- **Assignment**
For each line of the data below that holds "lines", copy the line.

(Records drawn from a dataset)

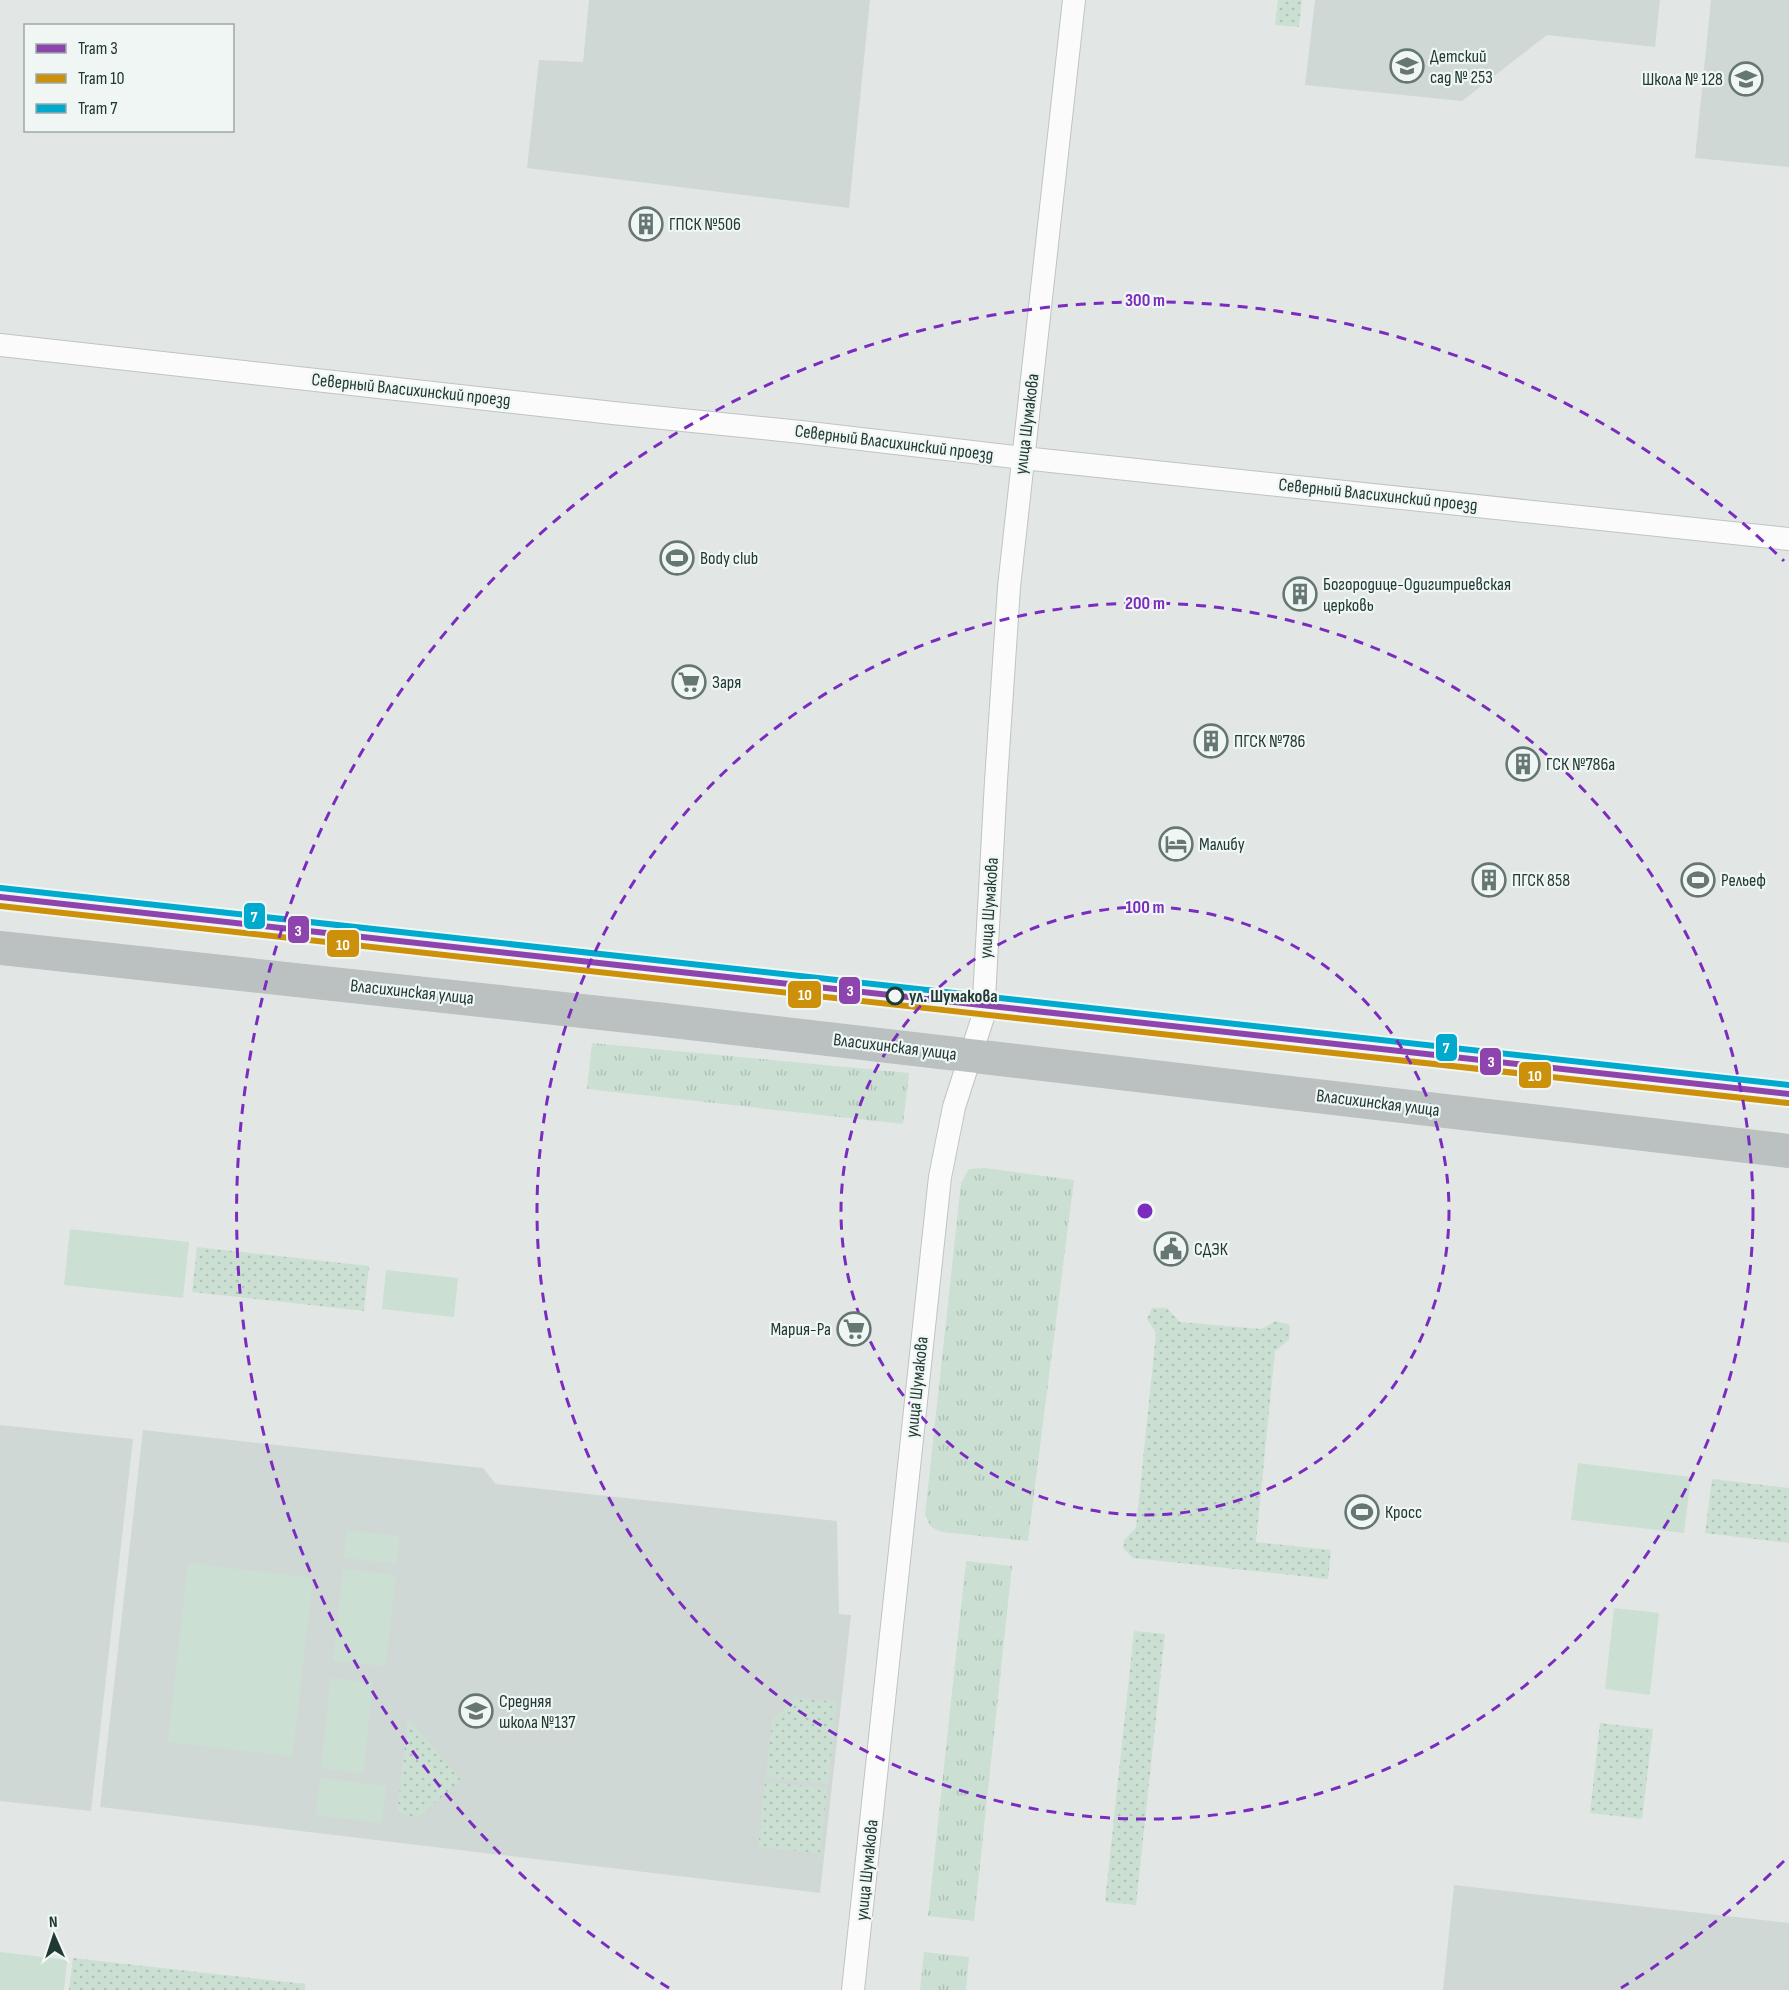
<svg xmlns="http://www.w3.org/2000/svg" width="1789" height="1990" font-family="'Sofia Sans Condensed',sans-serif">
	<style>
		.built { fill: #d0d8d5 }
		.grass { fill: url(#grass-tufts) }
		.park { fill: url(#park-dots) }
		.garden { fill: #cbe0d3 }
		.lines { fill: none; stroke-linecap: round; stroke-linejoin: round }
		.minor-casing { stroke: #bfc4c2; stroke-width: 24 }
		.highway-casing { stroke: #bcc3c2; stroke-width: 34 }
		.minor { stroke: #fbfbfb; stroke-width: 22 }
		.highway { stroke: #bac1c0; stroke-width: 33 }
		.tram-1-casing { stroke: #eff6f4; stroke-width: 10 }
		.tram-2-casing { stroke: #eff6f4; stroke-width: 10 }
		.tram-3-casing { stroke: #eff6f4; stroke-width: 10 }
		.tram-1 { stroke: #8e44ad; stroke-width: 6 }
		.tram-2 { stroke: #cc900b; stroke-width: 6 }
		.tram-3 { stroke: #00a9ce; stroke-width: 6 }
		.ring { fill: none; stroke: #7b2cbf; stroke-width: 3; stroke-dasharray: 10 8 }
		.stop-dot { fill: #eff6f4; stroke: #213935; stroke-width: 3 }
		.labels { text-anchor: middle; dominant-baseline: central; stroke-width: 4.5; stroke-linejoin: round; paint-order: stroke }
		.poi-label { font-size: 18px; fill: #213935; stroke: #eff6f4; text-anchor: start }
		.street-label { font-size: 18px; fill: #213935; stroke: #eff6f4 }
		.stop-label { font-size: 18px; font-weight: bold; fill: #213935; stroke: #eff6f4; text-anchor: start }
		.centre { fill: #7b2cbf; stroke: #eff6f4; stroke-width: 3 }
		.ring-label { font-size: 18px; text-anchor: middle; font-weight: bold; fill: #7b2cbf; stroke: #eff6f4; stroke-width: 4.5; stroke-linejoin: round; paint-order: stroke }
		.line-badge { stroke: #eff6f4; stroke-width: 2 }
		.badge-label { font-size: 16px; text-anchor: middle; font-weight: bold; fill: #fff }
	</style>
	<defs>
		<pattern id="grass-tufts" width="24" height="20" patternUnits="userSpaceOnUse" patternTransform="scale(1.5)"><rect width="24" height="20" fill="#cbe0d3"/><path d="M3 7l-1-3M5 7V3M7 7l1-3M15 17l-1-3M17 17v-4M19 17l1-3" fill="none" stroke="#aec1b6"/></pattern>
		<pattern id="park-dots" width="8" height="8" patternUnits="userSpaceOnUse" patternTransform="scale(1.5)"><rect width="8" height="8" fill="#cbe0d3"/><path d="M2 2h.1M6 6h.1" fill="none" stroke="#aec1b6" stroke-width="1.8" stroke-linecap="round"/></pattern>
	</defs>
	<rect width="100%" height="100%" fill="#e2e7e5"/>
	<path class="built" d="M589,0H870L849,208L527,168L539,60L583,62Z
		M1315,0H1660L1655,47L1547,35L1462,101L1305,85Z
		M1711,0H1789V167L1695,158Z
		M0,1425L133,1439L91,1811L0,1801Z
		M143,1430L483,1468L496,1484L837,1521L839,1614L851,1615L820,1893L100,1807Z
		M1454,1885L1789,1923V1990H1443Z"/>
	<path class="grass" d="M592,1043L909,1073L903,1124L587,1089Z
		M985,1168L1074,1180L1028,1541L942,1532L931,1527L925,1515L961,1183L969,1169Z
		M966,1561L1012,1566L974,1921L928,1916Z
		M924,1952L969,1957L966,1990H920Z"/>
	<path class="park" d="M1278,0H1302L1299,27L1275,25Z
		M197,1247L369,1266L364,1311L192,1292Z
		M1152,1308H1167L1180,1322L1261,1329L1276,1321L1290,1325L1289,1340L1275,1351L1256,1542L1331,1550L1328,1579L1133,1558L1123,1548L1124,1540L1136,1528L1156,1333L1147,1319Z
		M1712,1479L1789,1488V1543L1705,1533Z
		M1134,1631L1165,1634L1136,1905L1105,1902Z
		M796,1698L837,1702L828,1784L766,1777L772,1720Z
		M408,1718L461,1780L418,1817L397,1814Z
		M1600,1723L1653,1729L1642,1819L1590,1813Z
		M765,1782L827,1788L820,1853L758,1847Z
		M73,1958L305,1984V1990H69Z"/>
	<path class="garden" d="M70,1229L189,1242L183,1298L64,1285Z
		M386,1270L458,1278L454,1317L382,1309Z
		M1578,1463L1691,1477L1684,1533L1571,1520Z
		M347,1531L399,1536L396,1563L344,1558Z
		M188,1563L313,1578L292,1756L168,1742Z
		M343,1569L396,1575L385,1666L333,1661Z
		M1614,1608L1659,1613L1650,1695L1605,1689Z
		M331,1678L373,1683L363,1773L321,1768Z
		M320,1778L386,1786L382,1823L316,1815Z
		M0,1952L67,1960L64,1990H0Z"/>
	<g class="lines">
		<defs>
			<path id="minor" d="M0,345L613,413L801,432L1023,458L1789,539
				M853,1990L940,1177L954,1107L983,1017L996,781L1009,587L1074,0"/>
			<path id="highway" d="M0,948L656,1019L1789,1151"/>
		</defs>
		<use href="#minor" class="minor-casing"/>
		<use href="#highway" class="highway-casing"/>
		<use href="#minor" class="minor"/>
		<use href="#highway" class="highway"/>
		<defs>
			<path id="tram-1" d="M0,897L1789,1094"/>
			<path id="tram-2" d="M0,906L1788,1103"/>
			<path id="tram-3" d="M1,888L1789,1085"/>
		</defs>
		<use href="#tram-1" class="tram-1-casing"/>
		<use href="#tram-2" class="tram-2-casing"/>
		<use href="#tram-3" class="tram-3-casing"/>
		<use href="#tram-1" class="tram-1"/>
		<use href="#tram-2" class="tram-2"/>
		<use href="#tram-3" class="tram-3"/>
	</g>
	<g class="ring">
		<circle cx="1145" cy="1211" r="304"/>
		<circle cx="1145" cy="1211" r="608"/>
		<path d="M1784 1861A911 911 0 0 1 1621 1988M669 1988A911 911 0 1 1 1784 561"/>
	</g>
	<defs>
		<symbol id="school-ring" viewBox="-11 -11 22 22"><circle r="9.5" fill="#eff6f4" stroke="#657673" stroke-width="1.5"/><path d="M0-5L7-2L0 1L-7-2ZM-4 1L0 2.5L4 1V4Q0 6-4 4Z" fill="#657673"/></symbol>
		<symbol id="building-ring" viewBox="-11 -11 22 22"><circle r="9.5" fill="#eff6f4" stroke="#657673" stroke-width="1.5"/><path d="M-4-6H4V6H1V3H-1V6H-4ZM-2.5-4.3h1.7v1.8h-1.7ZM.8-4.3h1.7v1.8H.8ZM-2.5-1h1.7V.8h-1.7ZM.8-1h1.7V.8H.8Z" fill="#657673"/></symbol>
		<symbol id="stadium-ring" viewBox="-11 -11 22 22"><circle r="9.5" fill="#eff6f4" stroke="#657673" stroke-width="1.5"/><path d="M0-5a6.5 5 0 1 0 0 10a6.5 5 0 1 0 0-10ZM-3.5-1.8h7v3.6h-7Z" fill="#657673"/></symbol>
		<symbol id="supermarket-ring" viewBox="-11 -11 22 22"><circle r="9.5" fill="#eff6f4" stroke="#657673" stroke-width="1.5"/><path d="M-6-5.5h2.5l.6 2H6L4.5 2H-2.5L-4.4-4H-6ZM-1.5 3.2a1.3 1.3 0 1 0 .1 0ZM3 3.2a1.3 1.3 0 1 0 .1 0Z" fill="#657673"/></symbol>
		<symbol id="hotel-ring" viewBox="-11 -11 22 22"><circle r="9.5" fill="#eff6f4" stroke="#657673" stroke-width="1.5"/><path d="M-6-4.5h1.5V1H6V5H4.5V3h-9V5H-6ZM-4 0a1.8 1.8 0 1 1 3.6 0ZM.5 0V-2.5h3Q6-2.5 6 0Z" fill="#657673"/></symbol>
		<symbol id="civic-ring" viewBox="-11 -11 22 22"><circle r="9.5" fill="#eff6f4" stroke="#657673" stroke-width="1.5"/><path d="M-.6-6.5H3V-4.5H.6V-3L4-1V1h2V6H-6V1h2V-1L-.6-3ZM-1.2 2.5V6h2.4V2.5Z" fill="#657673"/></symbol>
	</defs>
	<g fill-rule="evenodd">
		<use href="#school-ring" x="1388" y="47" width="38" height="38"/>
		<use href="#school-ring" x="1727" y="60" width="38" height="38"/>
		<use href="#building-ring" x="627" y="205" width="38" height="38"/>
		<use href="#stadium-ring" x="658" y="539" width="38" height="38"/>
		<use href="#building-ring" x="1281" y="575" width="38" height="38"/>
		<use href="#supermarket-ring" x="670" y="663" width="38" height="38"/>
		<use href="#building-ring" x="1192" y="722" width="38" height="38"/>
		<use href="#building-ring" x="1504" y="745" width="38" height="38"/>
		<use href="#hotel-ring" x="1157" y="825" width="38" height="38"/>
		<use href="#building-ring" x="1470" y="861" width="38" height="38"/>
		<use href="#stadium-ring" x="1679" y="861" width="38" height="38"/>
		<use href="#civic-ring" x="1152" y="1230" width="38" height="38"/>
		<use href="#supermarket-ring" x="835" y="1310" width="38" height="38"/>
		<use href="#stadium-ring" x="1343" y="1493" width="38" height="38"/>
		<use href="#school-ring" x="457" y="1692" width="38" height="38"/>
	</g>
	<circle class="stop-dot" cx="895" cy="996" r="8"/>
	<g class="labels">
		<g class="poi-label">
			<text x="1430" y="56">Детский<tspan x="1430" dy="21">сад № 253</tspan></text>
			<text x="1723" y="79" text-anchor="end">Школа № 128</text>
			<text x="669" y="224">ГПСК №506</text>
			<text x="700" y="558">Body club</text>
			<text x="1323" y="584">Богородице-Одигитриевская<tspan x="1323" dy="21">церковь</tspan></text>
			<text x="712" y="682">Заря</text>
			<text x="1234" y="741">ПГСК №786</text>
			<text x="1546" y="764">ГСК №786а</text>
			<text x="1199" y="844">Малибу</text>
			<text x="1512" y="880">ПГСК 858</text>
			<text x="1721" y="880">Рельеф</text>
			<text x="1194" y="1249">СДЭК</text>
			<text x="831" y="1329" text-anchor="end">Мария-Ра</text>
			<text x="1385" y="1512">Кросс</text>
			<text x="499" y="1701">Средняя<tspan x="499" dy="21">школа №137</tspan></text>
		</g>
		<g class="street-label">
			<text transform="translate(411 390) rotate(6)">Северный Власихинский проезд</text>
			<text transform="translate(1027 424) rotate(-83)">улица Шумакова</text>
			<text transform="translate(894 443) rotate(7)">Северный Власихинский проезд</text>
			<text transform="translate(1378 495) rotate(6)">Северный Власихинский проезд</text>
			<text transform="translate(989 908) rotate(-86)">улица Шумакова</text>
			<text transform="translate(412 992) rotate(6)">Власихинская улица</text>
			<text transform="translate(895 1047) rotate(7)">Власихинская улица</text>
			<text transform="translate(1378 1103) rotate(7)">Власихинская улица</text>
			<text transform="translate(917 1387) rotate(-84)">улица Шумакова</text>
			<text transform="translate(867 1870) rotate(-84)">улица Шумакова</text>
		</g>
		<g class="stop-label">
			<text x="909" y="996">ул. Шумакова</text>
		</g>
	</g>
	<circle cx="1145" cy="1211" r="9" class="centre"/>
	<g class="ring-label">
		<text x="1145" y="306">300 m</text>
		<text x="1145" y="609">200 m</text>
		<text x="1145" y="913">100 m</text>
	</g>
	<g class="line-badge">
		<rect x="243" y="902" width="23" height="28" rx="6" fill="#00a9ce"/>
		<rect x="287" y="915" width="23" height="29" rx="6" fill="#8e44ad"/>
		<rect x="326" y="929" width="34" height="29" rx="6" fill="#cc900b"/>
		<rect x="838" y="976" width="23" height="29" rx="6" fill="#8e44ad"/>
		<rect x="787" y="980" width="35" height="29" rx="6" fill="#cc900b"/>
		<rect x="1435" y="1033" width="23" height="29" rx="6" fill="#00a9ce"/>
		<rect x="1479" y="1047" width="23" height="29" rx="6" fill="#8e44ad"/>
		<rect x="1518" y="1061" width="34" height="28" rx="6" fill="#cc900b"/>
	</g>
	<g class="badge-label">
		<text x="254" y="922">7</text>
		<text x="298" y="936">3</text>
		<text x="343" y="950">10</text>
		<text x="850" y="996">3</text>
		<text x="805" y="1000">10</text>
		<text x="1446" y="1053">7</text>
		<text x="1491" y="1067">3</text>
		<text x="1535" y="1081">10</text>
	</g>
	<rect x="24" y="24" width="210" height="108" fill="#eff6f4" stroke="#9daaa8" stroke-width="1.5"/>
	<rect x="36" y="44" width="30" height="9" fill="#8e44ad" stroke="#9daaa8" stroke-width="1.5"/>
	<text x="78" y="54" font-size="18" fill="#213935">Tram 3</text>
	<rect x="36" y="74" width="30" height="9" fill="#cc900b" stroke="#9daaa8" stroke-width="1.5"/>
	<text x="78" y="84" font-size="18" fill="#213935">Tram 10</text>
	<rect x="36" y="104" width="30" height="9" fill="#00a9ce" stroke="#9daaa8" stroke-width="1.5"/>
	<text x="78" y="114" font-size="18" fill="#213935">Tram 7</text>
	<g transform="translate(54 1936) rotate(357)" stroke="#eff6f4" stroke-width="4.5" paint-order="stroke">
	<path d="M0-4.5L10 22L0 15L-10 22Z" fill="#213935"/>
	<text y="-9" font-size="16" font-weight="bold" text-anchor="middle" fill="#213935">N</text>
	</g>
</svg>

- **Expected answer**
		.lines { fill: none; stroke-linecap: round; stroke-linejoin: round }
	<g class="lines">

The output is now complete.